While these sustainable sweetspot sessions are still key to completing the Etape du Tour in a fast time, you can start to incorporate harder sessions now aimed at really boosting your threshold power and climbing speed.
‘Pure’ threshold development training is at a slightly higher intensity than sweetspot work and as such can’t be performed as frequently or in such large volumes. If you know your power or heart rate based training zones (and you can find out here), begin with short efforts with limited recovery, such as 4×4 minute zone four intervals with two minutes easy spinning in between. As these intervals are quite short, after a few sessions and as you get used to this higher intensity, you can increase the duration of the intervals, aiming for 3×10 minute intervals in zone four with 5-10 minutes easy pedalling in between as a good, solid session that will still allow you to work on other aspects of your fitness.
Keeping it specific – two training sessions for the Etape du Tour
In keeping with our theme of specific training for the Etape, and the climbing that the event involves, another good session is to introduce some higher intensity zone five training to replicate the harder sections of the climbs. While the majority of your climbing will be spent in zones three and four, there will be times where you may have to push hard over your threshold power and then recover while still riding hard up a climb, such as through a series of steeper hairpin bends.
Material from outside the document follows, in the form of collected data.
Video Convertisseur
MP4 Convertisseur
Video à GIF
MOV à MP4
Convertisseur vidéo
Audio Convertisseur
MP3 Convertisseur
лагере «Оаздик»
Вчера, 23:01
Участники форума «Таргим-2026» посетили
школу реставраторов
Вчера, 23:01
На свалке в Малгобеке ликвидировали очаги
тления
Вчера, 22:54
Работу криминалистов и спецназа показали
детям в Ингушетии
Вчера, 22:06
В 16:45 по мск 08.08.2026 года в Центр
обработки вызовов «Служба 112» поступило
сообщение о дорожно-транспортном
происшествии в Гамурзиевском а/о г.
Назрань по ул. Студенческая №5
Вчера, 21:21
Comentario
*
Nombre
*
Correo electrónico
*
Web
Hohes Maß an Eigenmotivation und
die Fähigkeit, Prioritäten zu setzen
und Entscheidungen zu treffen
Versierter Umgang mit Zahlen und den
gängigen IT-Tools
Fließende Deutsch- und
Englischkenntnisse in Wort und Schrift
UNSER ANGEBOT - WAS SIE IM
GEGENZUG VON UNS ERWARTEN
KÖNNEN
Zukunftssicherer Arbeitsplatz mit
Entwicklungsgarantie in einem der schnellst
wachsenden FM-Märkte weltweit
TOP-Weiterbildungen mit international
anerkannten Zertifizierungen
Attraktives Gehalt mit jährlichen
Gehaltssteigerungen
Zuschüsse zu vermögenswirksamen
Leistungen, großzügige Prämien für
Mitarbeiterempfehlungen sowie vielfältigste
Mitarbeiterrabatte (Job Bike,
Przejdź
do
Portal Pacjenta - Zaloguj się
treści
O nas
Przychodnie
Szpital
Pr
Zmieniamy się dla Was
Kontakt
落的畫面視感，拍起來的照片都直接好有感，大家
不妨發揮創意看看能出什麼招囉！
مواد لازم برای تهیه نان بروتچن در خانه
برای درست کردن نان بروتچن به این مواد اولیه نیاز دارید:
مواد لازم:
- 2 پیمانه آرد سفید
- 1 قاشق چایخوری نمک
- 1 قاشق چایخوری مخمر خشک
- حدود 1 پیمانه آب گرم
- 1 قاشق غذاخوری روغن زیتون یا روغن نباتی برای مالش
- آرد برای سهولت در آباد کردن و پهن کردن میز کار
With that in mind, a good introduction to zone five training is to incorporate short bursts of zone five work within a longer zone three tempo effort. Try riding for 20-30 minutes at your zone three power or heart rate and then ramping up the intensity with between 30 second and a minute’s effort in zone five, before dropping back down to zone three to continue until the next high intensity burst five to ten minutes later. This type of effort can easily be into a commute (traffic and road layout allowing). Alternatively, and just as with your sweetspot training, this is a great session to do on the turbo, ramping the front wheel up higher for climbing specificity. Choose a slightly lower cadence that might feel natural, increasing the gearing to mimic the steeper parts of a climb during the zone five efforts.